• **Source document**:
Fragmented patent pools and codec royalty uncertainties
VVC/H.266’s multiple pools require separate negotiations, pushing combined royalties above HEVC and delaying broad deployment. Firms lacking deep legal resources hesitate to incorporate VVC, instead extending AVC lifetimes despite efficiency penalties. HEVC’s lingering disputes illustrate how opaque royalties can suppress market momentum for years. The contrast with AV1’s zero-royalty model intensifies pressure on patent holders but leaves current adopters in limbo, forcing multi-codec strategies that inflate operational complexity.

• **To-do list**:
• 1. In the passage on patent pools, what do firms without deep legal resources extend instead of adopting VVC?
• 2. Return the part of the passage on patent pools that opens with the words containing "Fragmented patent pools" and closes with "inflate operational complexity.".
• 3. List every codec named in the passage on patent pools.

• **Entries provided**:
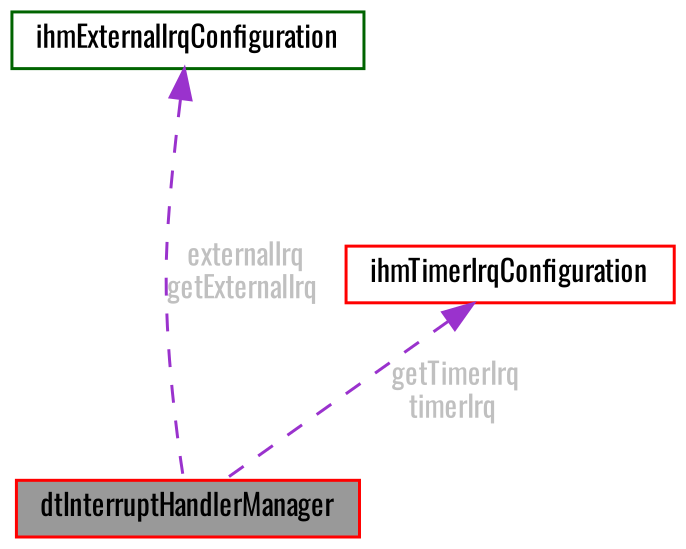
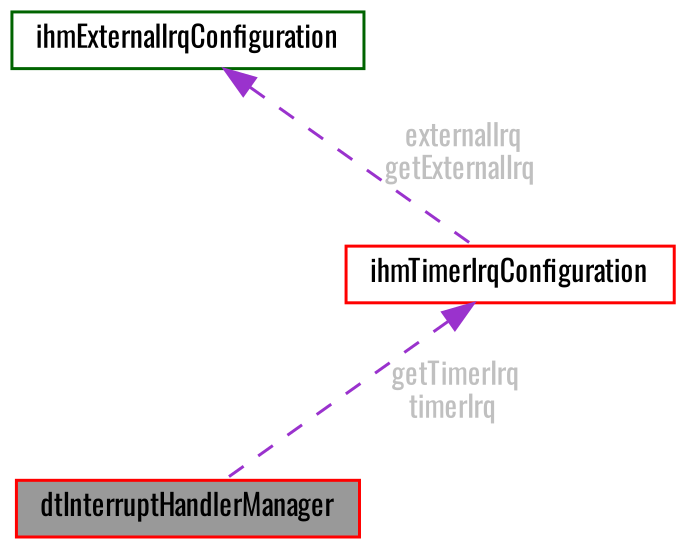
  digraph {
    fontname=Oswald
    node [color=red fillcolor=white fontname=Oswald fontsize=10 shape=box style=filled]
    edge [color=darkorchid3 dir=back fontcolor=grey fontname=Oswald fontsize=10 labelfontname=Helvetica labelfontsize=10 style=dashed]
    n1 [fillcolor=grey60 fontcolor=black height=0.2 label=dtInterruptHandlerManager width=0.4]
    n2 [color=darkgreen height=0.2 label=ihmExternalIrqConfiguration width=0.4]
    n3 [height=0.2 label=ihmTimerIrqConfiguration width=0.4]
-   n2 -> n1 [label=" externalIrq\ngetExternalIrq"]
+   n2 -> n3 [label=" externalIrq\ngetExternalIrq"]
    n3 -> n1 [label=" getTimerIrq\ntimerIrq"]
  }
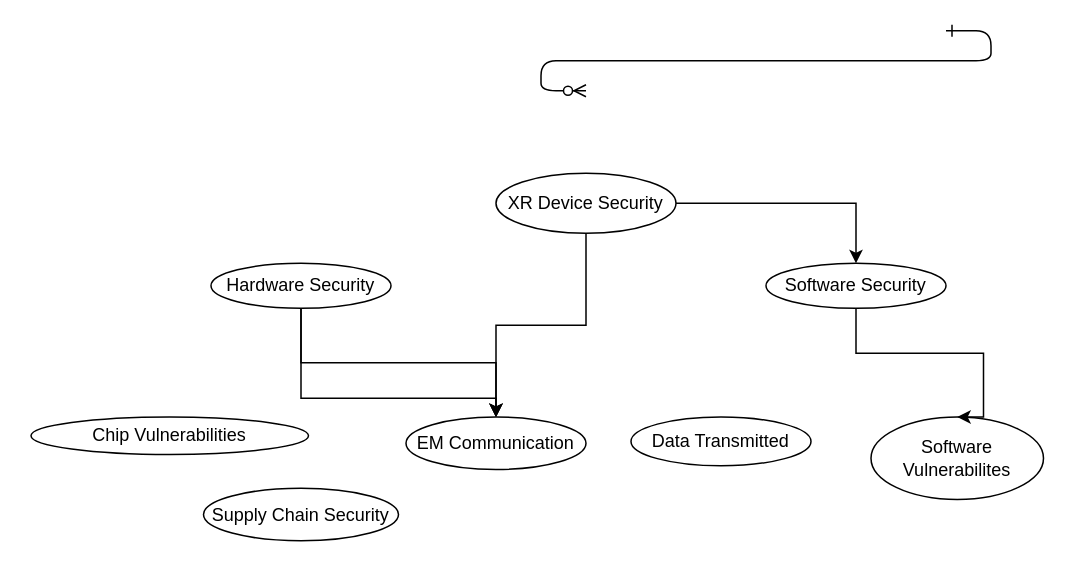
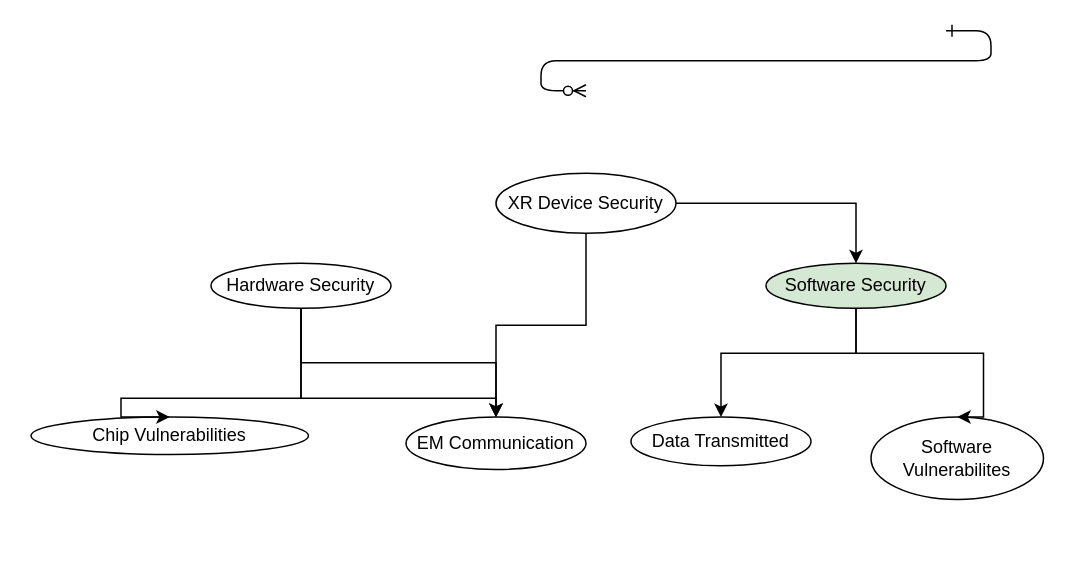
  <mxCell id="0" />
  <mxCell id="1" parent="0" />
  <mxCell id="2" value="" style="edgeStyle=entityRelationEdgeStyle;endArrow=ERzeroToMany;startArrow=ERone;endFill=1;startFill=0;" parent="1" edge="1"><mxGeometry width="100" height="100" relative="1" as="geometry"><mxPoint x="630" y="20" as="sourcePoint" /><mxPoint x="390" y="60" as="targetPoint" /></mxGeometry></mxCell>
  <mxCell id="3" style="edgeStyle=orthogonalEdgeStyle;rounded=0;orthogonalLoop=1;jettySize=auto;html=1;entryX=0.5;entryY=0;entryDx=0;entryDy=0;" edge="1" parent="1" source="5" target="14"><mxGeometry relative="1" as="geometry"><mxPoint x="490" y="135" as="targetPoint" /></mxGeometry></mxCell>
  <mxCell id="4" style="edgeStyle=orthogonalEdgeStyle;rounded=0;orthogonalLoop=1;jettySize=auto;html=1;" edge="1" parent="1" source="5" target="10"><mxGeometry relative="1" as="geometry"><mxPoint x="180" y="135" as="targetPoint" /></mxGeometry></mxCell>
  <mxCell id="5" value="XR Device Security" style="ellipse;whiteSpace=wrap;html=1;" vertex="1" parent="1"><mxGeometry x="330" y="115" width="120" height="40" as="geometry" /></mxCell>
  <mxCell id="6" style="edgeStyle=orthogonalEdgeStyle;rounded=0;orthogonalLoop=1;jettySize=auto;html=1;exitX=0.5;exitY=1;exitDx=0;exitDy=0;" edge="1" parent="1" source="7" target="10"><mxGeometry relative="1" as="geometry"><mxPoint x="200" y="295" as="targetPoint" /></mxGeometry></mxCell>
  <mxCell id="7" value="Hardware Security" style="ellipse;whiteSpace=wrap;html=1;" vertex="1" parent="1"><mxGeometry x="140" y="175" width="120" height="30" as="geometry" /></mxCell>
  <mxCell id="8" value="Chip Vulnerabilities" style="ellipse;whiteSpace=wrap;html=1;" vertex="1" parent="1"><mxGeometry x="20" y="277.5" width="185" height="25" as="geometry" /></mxCell>
- <mxCell id="9" value="Supply Chain Security" style="ellipse;whiteSpace=wrap;html=1;" vertex="1" parent="1"><mxGeometry x="135" y="325" width="130" height="35" as="geometry" /></mxCell>
  <mxCell id="10" value="EM Communication" style="ellipse;whiteSpace=wrap;html=1;" vertex="1" parent="1"><mxGeometry x="270" y="277.5" width="120" height="35" as="geometry" /></mxCell>
  <mxCell id="11" value="Software Vulnerabilites" style="ellipse;whiteSpace=wrap;html=1;" vertex="1" parent="1"><mxGeometry x="580" y="277.5" width="115" height="55" as="geometry" /></mxCell>
  <mxCell id="12" value="Data Transmitted" style="ellipse;whiteSpace=wrap;html=1;" vertex="1" parent="1"><mxGeometry x="420" y="277.5" width="120" height="32.5" as="geometry" /></mxCell>
- <mxCell id="14" value="Software Security" style="ellipse;whiteSpace=wrap;html=1;" vertex="1" parent="1"><mxGeometry x="510" y="175" width="120" height="30" as="geometry" /></mxCell>
+ <mxCell id="13" style="edgeStyle=orthogonalEdgeStyle;rounded=0;orthogonalLoop=1;jettySize=auto;html=1;exitX=0.5;exitY=1;exitDx=0;exitDy=0;entryX=0.5;entryY=0;entryDx=0;entryDy=0;" edge="1" parent="1" source="14" target="12"><mxGeometry relative="1" as="geometry"><mxPoint x="570" y="235" as="targetPoint" /><Array as="points"><mxPoint x="570" y="235" /><mxPoint x="480" y="235" /></Array></mxGeometry></mxCell>
+ <mxCell id="14" value="Software Security" style="ellipse;whiteSpace=wrap;html=1;fillColor=#d5e8d4;" vertex="1" parent="1"><mxGeometry x="510" y="175" width="120" height="30" as="geometry" /></mxCell>
  <mxCell id="15" style="edgeStyle=orthogonalEdgeStyle;rounded=0;orthogonalLoop=1;jettySize=auto;html=1;entryX=0.5;entryY=0;entryDx=0;entryDy=0;" edge="1" parent="1" target="11"><mxGeometry relative="1" as="geometry"><mxPoint x="654.5" y="255" as="targetPoint" /><mxPoint x="570" y="205" as="sourcePoint" /><Array as="points"><mxPoint x="570" y="235" /><mxPoint x="655" y="235" /></Array></mxGeometry></mxCell>
  <mxCell id="16" style="edgeStyle=orthogonalEdgeStyle;rounded=0;orthogonalLoop=1;jettySize=auto;html=1;entryX=0.5;entryY=0;entryDx=0;entryDy=0;" edge="1" parent="1" target="10"><mxGeometry relative="1" as="geometry"><mxPoint x="240" y="310" as="targetPoint" /><mxPoint x="200" y="205" as="sourcePoint" /><Array as="points"><mxPoint x="200" y="265" /><mxPoint x="330" y="265" /></Array></mxGeometry></mxCell>
+ <mxCell id="17" style="edgeStyle=orthogonalEdgeStyle;rounded=0;orthogonalLoop=1;jettySize=auto;html=1;exitX=0.5;exitY=1;exitDx=0;exitDy=0;entryX=0.5;entryY=0;entryDx=0;entryDy=0;" edge="1" parent="1" source="7" target="8"><mxGeometry relative="1" as="geometry"><mxPoint x="170" y="307.5" as="targetPoint" /><mxPoint x="170" y="217.5" as="sourcePoint" /><Array as="points"><mxPoint x="200" y="265" /><mxPoint x="80" y="265" /></Array></mxGeometry></mxCell>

• **Answers to the exercises**:
• 1. AVC lifetimes, despite efficiency penalties

• 2.
Fragmented patent pools and codec royalty uncertainties
VVC/H.266’s multiple pools require separate negotiations, pushing combined royalties above HEVC and delaying broad deployment. Firms lacking deep legal resources hesitate to incorporate VVC, instead extending AVC lifetimes despite efficiency penalties. HEVC’s lingering disputes illustrate how opaque royalties can suppress market momentum for years. The contrast with AV1’s zero-royalty model intensifies pressure on patent holders but leaves current adopters in limbo, forcing multi-codec strategies that inflate operational complexity.

• 3. VVC/H.266, HEVC, AVC, AV1